DATASET EXTRACT START
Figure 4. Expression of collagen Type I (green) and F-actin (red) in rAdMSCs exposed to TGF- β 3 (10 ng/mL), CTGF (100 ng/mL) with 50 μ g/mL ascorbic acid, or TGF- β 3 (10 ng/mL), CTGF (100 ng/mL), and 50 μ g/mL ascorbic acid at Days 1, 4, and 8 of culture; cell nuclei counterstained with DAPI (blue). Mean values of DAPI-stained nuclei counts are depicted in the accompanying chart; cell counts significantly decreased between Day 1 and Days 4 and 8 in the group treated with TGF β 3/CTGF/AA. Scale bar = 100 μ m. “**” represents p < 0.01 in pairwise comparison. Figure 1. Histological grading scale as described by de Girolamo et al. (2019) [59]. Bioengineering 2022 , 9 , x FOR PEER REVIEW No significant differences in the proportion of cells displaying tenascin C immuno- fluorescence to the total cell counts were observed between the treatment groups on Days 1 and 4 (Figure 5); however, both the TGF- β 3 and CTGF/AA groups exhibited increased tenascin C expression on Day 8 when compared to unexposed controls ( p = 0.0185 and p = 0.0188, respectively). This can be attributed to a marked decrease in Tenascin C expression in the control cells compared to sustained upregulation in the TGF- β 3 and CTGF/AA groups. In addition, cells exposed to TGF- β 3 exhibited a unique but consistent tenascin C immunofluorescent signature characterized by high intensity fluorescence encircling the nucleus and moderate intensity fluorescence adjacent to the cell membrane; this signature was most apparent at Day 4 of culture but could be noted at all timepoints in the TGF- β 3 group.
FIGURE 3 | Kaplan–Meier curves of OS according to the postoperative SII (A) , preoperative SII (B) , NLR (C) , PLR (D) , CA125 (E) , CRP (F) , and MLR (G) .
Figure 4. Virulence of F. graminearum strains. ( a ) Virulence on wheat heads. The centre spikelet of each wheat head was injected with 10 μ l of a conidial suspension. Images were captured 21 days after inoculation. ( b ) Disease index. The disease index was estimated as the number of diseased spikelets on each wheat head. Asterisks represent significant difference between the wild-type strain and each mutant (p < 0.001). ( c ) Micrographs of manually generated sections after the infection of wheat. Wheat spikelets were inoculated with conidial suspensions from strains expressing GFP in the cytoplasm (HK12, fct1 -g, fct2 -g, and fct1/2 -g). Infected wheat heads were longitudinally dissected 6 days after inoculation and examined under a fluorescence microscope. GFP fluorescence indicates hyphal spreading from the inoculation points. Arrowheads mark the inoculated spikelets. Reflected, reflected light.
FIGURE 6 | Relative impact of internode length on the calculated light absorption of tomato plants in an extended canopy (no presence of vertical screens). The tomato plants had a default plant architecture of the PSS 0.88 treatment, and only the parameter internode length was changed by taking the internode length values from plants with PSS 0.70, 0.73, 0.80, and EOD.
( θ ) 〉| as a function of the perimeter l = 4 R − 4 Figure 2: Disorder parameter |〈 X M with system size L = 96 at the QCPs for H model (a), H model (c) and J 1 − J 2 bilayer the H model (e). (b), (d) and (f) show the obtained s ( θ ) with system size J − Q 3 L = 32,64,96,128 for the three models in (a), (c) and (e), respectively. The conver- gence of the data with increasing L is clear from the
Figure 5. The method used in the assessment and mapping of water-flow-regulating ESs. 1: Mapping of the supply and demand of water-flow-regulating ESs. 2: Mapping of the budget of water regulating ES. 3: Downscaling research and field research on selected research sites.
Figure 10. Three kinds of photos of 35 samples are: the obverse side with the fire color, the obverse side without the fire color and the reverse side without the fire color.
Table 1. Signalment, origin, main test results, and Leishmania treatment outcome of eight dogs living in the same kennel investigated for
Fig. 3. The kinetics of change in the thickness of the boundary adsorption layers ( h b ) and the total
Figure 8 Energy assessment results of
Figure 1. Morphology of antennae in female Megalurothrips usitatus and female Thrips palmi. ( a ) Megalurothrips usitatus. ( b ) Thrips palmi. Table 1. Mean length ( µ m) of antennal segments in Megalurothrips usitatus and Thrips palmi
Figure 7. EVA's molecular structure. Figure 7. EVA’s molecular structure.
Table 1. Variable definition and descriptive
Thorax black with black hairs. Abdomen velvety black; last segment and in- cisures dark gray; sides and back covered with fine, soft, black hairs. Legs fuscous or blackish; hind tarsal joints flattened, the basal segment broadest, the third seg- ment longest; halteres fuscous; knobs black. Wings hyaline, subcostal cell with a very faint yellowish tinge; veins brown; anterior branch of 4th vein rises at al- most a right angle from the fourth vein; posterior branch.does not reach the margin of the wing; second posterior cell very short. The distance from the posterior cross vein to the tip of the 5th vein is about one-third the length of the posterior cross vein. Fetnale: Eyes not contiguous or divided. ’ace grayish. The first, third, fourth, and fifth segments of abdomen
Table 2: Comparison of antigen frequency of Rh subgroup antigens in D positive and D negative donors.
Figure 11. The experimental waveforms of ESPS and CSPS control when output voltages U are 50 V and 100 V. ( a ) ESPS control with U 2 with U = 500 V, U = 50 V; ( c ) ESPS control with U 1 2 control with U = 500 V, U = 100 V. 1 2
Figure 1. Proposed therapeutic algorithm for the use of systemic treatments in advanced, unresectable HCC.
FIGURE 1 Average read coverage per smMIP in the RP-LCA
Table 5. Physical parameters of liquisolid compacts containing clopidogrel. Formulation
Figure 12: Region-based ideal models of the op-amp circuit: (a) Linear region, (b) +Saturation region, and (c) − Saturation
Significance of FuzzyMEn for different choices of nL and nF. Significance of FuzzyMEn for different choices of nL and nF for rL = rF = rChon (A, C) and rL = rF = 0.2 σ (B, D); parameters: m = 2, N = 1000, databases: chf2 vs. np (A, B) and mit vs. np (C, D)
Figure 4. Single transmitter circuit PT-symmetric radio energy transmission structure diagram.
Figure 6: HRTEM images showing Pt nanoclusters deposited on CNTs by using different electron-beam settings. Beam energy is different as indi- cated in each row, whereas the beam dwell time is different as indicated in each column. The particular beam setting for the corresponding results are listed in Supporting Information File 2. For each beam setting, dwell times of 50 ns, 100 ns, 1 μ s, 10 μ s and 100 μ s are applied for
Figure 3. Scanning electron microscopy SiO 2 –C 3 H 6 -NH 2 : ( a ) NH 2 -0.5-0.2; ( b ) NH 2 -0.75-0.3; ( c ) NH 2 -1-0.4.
DATASET EXTRACT END
_EXERCISE DETAILS:_ The listing above holds a line with "FIGURE 1 Average" and a line with "Figure 4. Single". Print the stretch from the first through the second, exactly and alone.

_YOUR SOLUTION:_
FIGURE 1 Average read coverage per smMIP in the RP-LCA
Table 5. Physical parameters of liquisolid compacts containing clopidogrel. Formulation
Figure 12: Region-based ideal models of the op-amp circuit: (a) Linear region, (b) +Saturation region, and (c) − Saturation
Significance of FuzzyMEn for different choices of nL and nF. Significance of FuzzyMEn for different choices of nL and nF for rL = rF = rChon (A, C) and rL = rF = 0.2 σ (B, D); parameters: m = 2, N = 1000, databases: chf2 vs. np (A, B) and mit vs. np (C, D)
Figure 4. Single transmitter circuit PT-symmetric radio energy transmission structure diagram.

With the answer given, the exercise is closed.